We want to know what they think. We want to know what they think. Who are the traders, investors, policy makers, government officials, CEOs, and influencers who are the most influential players in the world in 2022? We want to come up with a list that is as broad and diverse as the market itself. The MarketWatch 50 will consist of people whose actions, work and opinions have a significant impact on markets. These people are the ones who are responsible for the price of securities, commodities or currencies, influence the behavior and strategies of market participants and play a role in how markets are structured, regulated and function.
Some of the bigger names in markets this year are obvious. In the year 2022, Elon Musk launched a $44 billion deal for Twitter TWTR, kept working in his special way to transform the automobile industry and spacecraft at SpaceX, and continued to back a coin started as a joke in Dogecoin DOGEUSD. Jerome Powell has led the Federal Reserve in a year, when he pivoted from pumping liquidity into the market to enacting a huge interest-rate hike within a span of weeks.
Market influencers are less obvious.

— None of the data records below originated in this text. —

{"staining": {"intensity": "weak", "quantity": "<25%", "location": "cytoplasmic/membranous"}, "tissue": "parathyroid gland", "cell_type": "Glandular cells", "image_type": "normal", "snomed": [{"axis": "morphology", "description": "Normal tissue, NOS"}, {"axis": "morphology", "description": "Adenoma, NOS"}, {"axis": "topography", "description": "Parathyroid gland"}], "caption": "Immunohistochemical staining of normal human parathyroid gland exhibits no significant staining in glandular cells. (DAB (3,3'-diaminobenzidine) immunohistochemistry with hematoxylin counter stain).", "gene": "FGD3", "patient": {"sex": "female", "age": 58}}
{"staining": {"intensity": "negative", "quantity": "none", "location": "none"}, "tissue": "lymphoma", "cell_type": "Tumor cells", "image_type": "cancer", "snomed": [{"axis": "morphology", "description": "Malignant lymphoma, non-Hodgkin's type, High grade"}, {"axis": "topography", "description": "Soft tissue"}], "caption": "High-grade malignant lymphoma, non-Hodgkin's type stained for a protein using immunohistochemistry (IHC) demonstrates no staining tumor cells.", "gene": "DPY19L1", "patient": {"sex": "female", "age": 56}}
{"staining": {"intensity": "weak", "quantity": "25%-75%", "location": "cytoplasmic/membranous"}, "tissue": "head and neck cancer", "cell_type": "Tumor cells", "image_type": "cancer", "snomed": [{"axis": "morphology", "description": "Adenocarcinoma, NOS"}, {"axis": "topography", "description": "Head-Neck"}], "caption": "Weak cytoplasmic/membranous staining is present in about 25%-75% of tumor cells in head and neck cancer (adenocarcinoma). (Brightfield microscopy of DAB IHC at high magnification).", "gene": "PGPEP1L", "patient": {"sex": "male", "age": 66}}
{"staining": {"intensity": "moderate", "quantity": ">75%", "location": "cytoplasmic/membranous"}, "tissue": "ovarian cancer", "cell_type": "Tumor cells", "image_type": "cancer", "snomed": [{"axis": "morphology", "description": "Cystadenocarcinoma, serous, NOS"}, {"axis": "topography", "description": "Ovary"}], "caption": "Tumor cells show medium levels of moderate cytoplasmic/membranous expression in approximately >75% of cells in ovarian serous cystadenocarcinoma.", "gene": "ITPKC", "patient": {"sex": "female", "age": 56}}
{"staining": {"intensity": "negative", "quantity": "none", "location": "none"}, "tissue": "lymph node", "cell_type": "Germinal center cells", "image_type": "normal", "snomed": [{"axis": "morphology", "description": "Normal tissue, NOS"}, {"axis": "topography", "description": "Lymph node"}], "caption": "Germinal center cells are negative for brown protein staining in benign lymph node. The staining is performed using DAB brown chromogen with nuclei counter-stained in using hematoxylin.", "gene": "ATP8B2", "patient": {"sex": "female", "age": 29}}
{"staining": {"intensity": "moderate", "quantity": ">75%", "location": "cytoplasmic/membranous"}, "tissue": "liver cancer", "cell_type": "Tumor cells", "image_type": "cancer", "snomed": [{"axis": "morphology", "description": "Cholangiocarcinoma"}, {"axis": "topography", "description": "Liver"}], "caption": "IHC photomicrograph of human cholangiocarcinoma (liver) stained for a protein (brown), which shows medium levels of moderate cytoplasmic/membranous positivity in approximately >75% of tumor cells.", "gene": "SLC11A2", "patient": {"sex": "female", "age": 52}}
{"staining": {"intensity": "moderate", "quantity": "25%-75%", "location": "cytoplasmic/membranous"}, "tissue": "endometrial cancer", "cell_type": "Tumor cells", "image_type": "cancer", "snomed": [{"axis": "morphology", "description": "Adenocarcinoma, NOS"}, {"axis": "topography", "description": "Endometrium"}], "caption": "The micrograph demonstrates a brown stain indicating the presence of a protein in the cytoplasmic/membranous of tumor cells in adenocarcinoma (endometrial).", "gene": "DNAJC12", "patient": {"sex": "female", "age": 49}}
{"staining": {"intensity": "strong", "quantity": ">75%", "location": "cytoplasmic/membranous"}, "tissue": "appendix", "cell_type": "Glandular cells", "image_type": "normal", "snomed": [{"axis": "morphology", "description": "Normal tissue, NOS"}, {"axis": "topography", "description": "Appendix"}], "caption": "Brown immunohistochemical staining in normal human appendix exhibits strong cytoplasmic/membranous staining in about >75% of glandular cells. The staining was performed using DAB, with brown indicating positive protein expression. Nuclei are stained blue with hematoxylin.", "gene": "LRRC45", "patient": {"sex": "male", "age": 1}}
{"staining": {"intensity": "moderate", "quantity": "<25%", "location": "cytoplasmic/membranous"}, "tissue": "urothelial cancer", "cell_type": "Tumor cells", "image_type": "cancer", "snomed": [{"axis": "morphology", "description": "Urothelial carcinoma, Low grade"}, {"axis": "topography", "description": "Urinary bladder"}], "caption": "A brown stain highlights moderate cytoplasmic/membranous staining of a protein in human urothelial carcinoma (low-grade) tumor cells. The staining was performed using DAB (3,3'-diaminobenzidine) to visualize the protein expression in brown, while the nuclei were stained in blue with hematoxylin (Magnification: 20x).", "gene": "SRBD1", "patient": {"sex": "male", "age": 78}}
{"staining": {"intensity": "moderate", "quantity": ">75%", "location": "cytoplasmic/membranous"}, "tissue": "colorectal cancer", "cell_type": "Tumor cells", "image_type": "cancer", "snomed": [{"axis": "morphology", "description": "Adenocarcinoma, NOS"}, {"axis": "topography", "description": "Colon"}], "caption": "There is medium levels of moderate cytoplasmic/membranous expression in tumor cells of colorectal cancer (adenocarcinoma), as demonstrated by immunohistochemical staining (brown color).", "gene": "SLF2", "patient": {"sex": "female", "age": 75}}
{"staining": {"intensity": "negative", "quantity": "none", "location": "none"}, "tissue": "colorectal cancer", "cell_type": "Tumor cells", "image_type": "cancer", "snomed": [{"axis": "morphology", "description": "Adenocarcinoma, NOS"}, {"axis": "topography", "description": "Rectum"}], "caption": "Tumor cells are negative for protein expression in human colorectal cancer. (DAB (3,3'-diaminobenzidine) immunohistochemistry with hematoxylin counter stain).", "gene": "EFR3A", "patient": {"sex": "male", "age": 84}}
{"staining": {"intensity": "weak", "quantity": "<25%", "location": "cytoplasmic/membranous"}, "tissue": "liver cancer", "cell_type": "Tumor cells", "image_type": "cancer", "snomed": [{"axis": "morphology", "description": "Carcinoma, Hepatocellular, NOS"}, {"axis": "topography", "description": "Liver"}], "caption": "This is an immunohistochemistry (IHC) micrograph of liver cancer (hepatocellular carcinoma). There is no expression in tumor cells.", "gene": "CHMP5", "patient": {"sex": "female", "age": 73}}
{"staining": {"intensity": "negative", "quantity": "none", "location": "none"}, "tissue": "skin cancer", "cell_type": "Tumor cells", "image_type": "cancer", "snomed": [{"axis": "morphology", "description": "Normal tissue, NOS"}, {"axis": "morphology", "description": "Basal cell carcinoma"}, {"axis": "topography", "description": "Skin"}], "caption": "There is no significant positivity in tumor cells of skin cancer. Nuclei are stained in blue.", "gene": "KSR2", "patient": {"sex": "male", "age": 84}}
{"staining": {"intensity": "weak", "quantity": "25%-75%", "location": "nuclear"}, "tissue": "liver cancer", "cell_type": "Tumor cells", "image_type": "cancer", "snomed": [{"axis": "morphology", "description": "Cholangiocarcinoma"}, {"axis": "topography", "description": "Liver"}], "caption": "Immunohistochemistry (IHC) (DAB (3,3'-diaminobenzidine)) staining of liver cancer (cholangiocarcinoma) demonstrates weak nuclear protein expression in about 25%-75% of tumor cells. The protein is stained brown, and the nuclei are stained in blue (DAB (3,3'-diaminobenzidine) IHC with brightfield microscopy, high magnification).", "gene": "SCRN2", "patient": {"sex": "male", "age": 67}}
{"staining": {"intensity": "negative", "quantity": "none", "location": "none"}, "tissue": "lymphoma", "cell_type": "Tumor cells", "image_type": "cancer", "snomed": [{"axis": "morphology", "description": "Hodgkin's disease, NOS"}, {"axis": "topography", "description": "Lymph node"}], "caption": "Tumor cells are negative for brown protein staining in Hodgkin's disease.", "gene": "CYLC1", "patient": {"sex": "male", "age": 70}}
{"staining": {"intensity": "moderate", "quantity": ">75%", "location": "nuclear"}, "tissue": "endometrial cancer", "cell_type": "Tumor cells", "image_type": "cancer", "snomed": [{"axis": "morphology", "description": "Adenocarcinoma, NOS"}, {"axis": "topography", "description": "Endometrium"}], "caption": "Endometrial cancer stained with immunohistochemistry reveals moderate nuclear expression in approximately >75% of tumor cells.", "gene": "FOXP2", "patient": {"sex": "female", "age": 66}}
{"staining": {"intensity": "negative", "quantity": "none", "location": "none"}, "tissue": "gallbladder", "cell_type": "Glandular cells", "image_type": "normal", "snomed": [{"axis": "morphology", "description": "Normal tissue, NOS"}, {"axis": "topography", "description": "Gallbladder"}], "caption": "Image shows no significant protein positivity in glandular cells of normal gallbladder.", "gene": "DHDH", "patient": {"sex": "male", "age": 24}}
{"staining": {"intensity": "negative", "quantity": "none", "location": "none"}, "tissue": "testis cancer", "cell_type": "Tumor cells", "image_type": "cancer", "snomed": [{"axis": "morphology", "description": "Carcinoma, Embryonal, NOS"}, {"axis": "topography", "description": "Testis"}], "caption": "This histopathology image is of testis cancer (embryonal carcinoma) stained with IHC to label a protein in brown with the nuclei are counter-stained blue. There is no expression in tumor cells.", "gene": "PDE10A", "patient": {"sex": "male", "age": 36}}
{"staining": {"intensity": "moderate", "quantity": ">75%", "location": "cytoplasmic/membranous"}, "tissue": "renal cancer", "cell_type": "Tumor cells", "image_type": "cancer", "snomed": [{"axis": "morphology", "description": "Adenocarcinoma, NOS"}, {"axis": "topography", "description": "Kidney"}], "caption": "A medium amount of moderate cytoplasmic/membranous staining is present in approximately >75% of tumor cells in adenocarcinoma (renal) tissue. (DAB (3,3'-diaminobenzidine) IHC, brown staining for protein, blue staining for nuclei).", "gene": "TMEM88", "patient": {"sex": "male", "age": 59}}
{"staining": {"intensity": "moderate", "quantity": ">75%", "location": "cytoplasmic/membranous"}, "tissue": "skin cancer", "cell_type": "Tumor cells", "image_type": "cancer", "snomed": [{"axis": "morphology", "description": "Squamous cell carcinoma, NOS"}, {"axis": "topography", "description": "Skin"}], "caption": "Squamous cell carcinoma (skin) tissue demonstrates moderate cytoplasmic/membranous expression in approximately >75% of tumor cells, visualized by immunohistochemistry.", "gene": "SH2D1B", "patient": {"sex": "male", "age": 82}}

They don't necessarily need to head large institutions. How do I know Keith Gill? The day trader helped launch the meme-stock craze with Reddit posts detailing his GameStop positions, leading to an epic short squeeze that hit large hedge funds. In 2021, Gill would have been an excellent MarketWatch 50 candidate, but this year he has been silent, and doesn't seem to have had any impact at all, and the meme frenzy has faded. Are there other people who influence market behavior in 2022 through social-media posts?
Here is how this will work. The newsroom of MarketWatch will collect and review the nominations. Our editorial team will read each submission and we will circulate the strong and interesting candidates among our staff for consideration. There is room in the nomination form to tell us why a candidate is having an outsized influence on markets this year.
MarketWatch reporters will be scour their beats, talk to their sources and work to follow up on promising submissions. A list-selection committee consisting MarketWatch's group editors and the editor in chief will decide the final list.
We are giving you the summer to think about this.